[Фрагмент страницы]

ОБЫКНОВЕННЫЙ САДИЗМ
В ЯМАХ У НАС СИДЯТ ВСЕ — И СОЛДАТЫ, И ЧЕЧЕНЦЫ

...Старик в белой тюбетейке осторожно роет неглубокую яму, и земля ему охотно поддается. Значит, тут уже копали. Старик — в шоке, суетится, нервничает и даже забывает о резиновых перчатках. Он — дядя тех, кого в последний раз видели девять месяцев назад на ближайшем отсюда блокпосту, на дороге, ведущей из чеченского селения Старые Атаги в поселок Алхазурово. Племянников тогда задержали — и дальше, в воинской части, расквартированной в Алхазурове, за них лишь требовали выкуп за выкупом, но самих не возвращали.
Старик уходит все глубже в яму. По частям вынимает третий труп — корни сорняков вовсю опутали его.
...Камера ловит судмедэксперта. Он засовывает в черепа веточки и таким образом демонстрирует, что у всех троих — контрольные выстрелы в голову. Веточки символизируют траектории пуль, прошедших навылет. Слышен голос офицера: «Это спецоружие». И вскоре он же: «Хороните быстрее». Значит, принял решение, что дальше делать с открытием староатагинского тракториста, решившего вскопать край лесополосы у поля и наткнувшегося на тайные захоронения... У двоих из тех, кого достали во время эксгумации, удостоверения чеченских правозащитных организаций. Их знают пришедшие люди. Они собирали сведения о военных преступлениях, о том, кого похитили военнослужащие, где затерялись их следы.
...Труп Исаева скальпирован. Руки выломаны. Пальцы отрублены. Из тела вынуты ребра. На животе ножом вырезаны инициалы — подписи палачей. Они видны отчетливо. Но присутствующие прокурорские работники их не читают.

[/Фрагмент страницы]
[Набор данных]

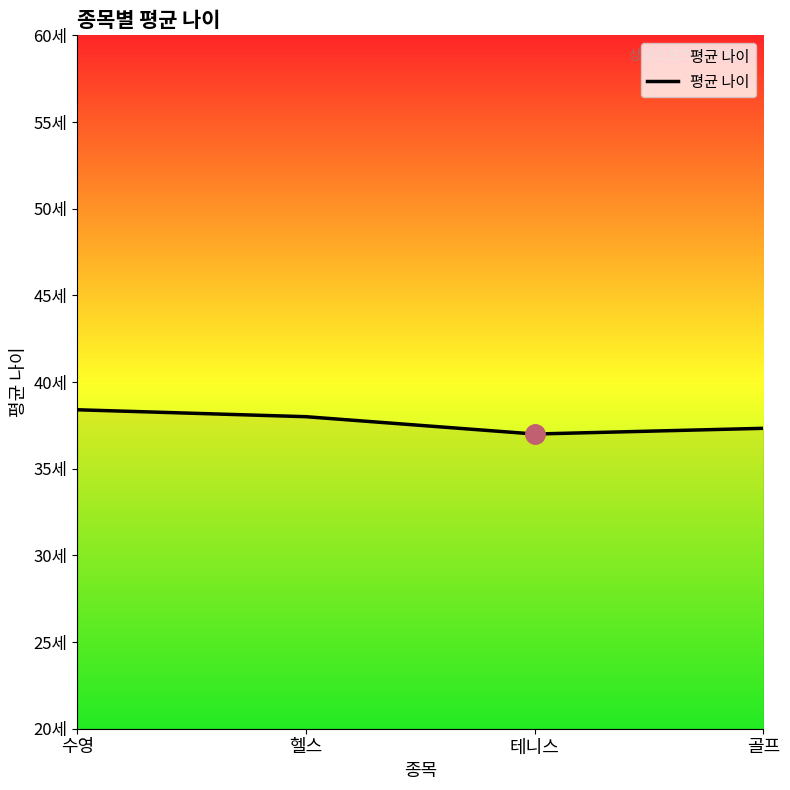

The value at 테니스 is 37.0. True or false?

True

[/Набор данных]
[Набор данных]

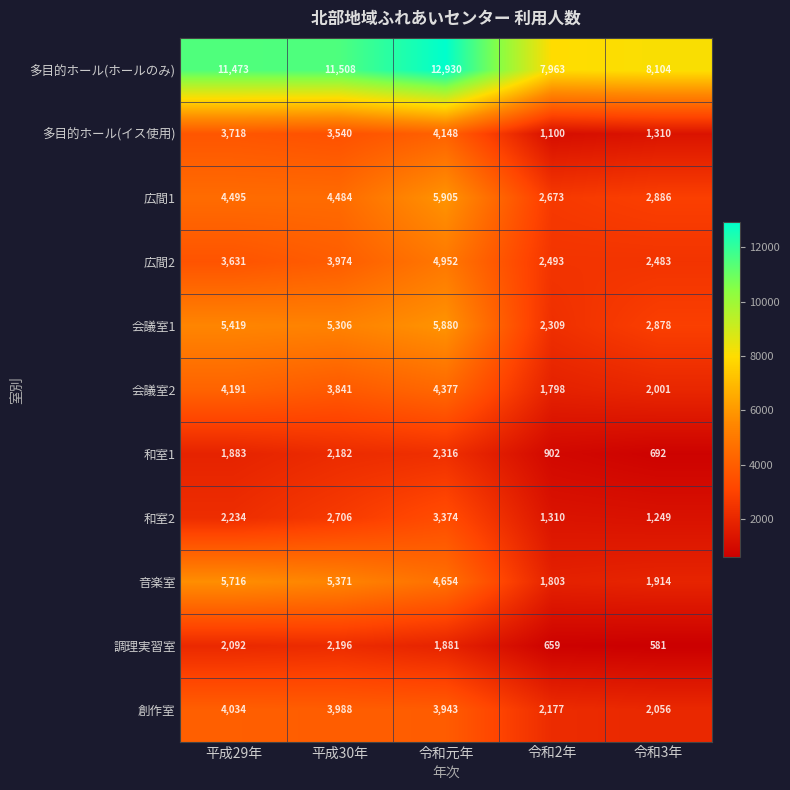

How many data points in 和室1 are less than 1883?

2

[/Набор данных]

▶ _Задание 1_: Перепишите дословно отрывок из фрагмента страницы, начиная с "ОБЫКНОВЕННЫЙ САДИЗМ" и заканчивая "самих не возвращали.".
▶ _Задание 2_: Какие удостоверения, согласно фрагменту страницы, нашли у двоих из тех, кого достали во время эксгумации?

▶ _Письменный ответ 1_:
ОБЫКНОВЕННЫЙ САДИЗМ
В ЯМАХ У НАС СИДЯТ ВСЕ — И СОЛДАТЫ, И ЧЕЧЕНЦЫ

...Старик в белой тюбетейке осторожно роет неглубокую яму, и земля ему охотно поддается. Значит, тут уже копали. Старик — в шоке, суетится, нервничает и даже забывает о резиновых перчатках. Он — дядя тех, кого в последний раз видели девять месяцев назад на ближайшем отсюда блокпосту, на дороге, ведущей из чеченского селения Старые Атаги в поселок Алхазурово. Племянников тогда задержали — и дальше, в воинской части, расквартированной в Алхазурове, за них лишь требовали выкуп за выкупом, но самих не возвращали.

▶ _Письменный ответ 2_: Удостоверения чеченских правозащитных организаций.